For Oronike Odeleye, it was relief. Then a shout of Hallelujah.

R. Kelly, the one-time ground-breaking R&B superstar, was convicted Monday of sex trafficking after decades of numerous allegations of misconduct with young women and children.

Odeleye helped get him there.

Odeleye, and another Atlantan, Kenyette Tisha Barnes, are co-founders of #MuteRKelly, a national grassroots movement launched in 2017 to pressure radio stations and concert venues to stop playing R. Kelly’s music or booking performances. They also insisted that people simply stop listening to his music.
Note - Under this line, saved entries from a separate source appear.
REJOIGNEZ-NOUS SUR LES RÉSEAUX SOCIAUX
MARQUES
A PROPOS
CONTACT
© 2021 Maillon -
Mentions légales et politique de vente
“Right now, I am so relieved,” Odeleye said moments after the verdict. “I am sure happiness and elation will follow. This has been such a journey for me and Kenyette. But most importantly, for the women who have been asking for justice for close to three decades.”
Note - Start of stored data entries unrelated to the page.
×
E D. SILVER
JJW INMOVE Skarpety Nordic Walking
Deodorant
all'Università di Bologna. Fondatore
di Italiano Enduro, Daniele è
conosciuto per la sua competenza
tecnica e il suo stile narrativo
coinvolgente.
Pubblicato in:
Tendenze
Following a litany of victims who testified to abuse by Kelly, a jury of seven men and five women found the singer guilty of racketeering on just their second day of deliberations. He has not been sentenced yet.

One of the most popular and prolific singers of his generation, the singer, born Robert Sylvester Kelly, was long followed by allegations of inappropriate relationships with minors, including the singer Aaliyah, whom Kelly married illegally in 1994 when she was only 15.

Despite numerous allegations of sexual abuse, Kelly continued for years to record and collaborate with some of the biggest stars in the industry. His records still sold, his concerts still sold out and fans still supported him.

But much of that started to change with the creation of #MuteRKelly, as well as the six-part docuseries, “Surviving R. Kelly,” both of which have given voice to victims.

“We were finally able to bring down that wall of silence. I knew he couldn’t get out of this,” Odeleye said. “I hope this is a sign big enough to send a message, not to just the rich and powerful, but just the everyday person that we are not going to stand for this and we are going to rally our resources to stop it.”

ExploreWhat does support of R. Kelly say about us?

In 2019, Odeleye was named the fifth most influential African-American in the country by The Root (Stacey Abrams topped of the list) for her work to combat sexual violence against Black girls in the wake of allegations and charges against Kelly.

Odeleye said one of the overriding goals of #MuteRKelly was to call for a boycott of “all of the people around him who have been enabling the abuse.”

Although Kelly is from Chicago, where the trial was held, he had ties in Atlanta, including a Johns Creek mansion highlighted in the documentary as a place where he held several females hostage. The house was sold earlier this year, according to media reports.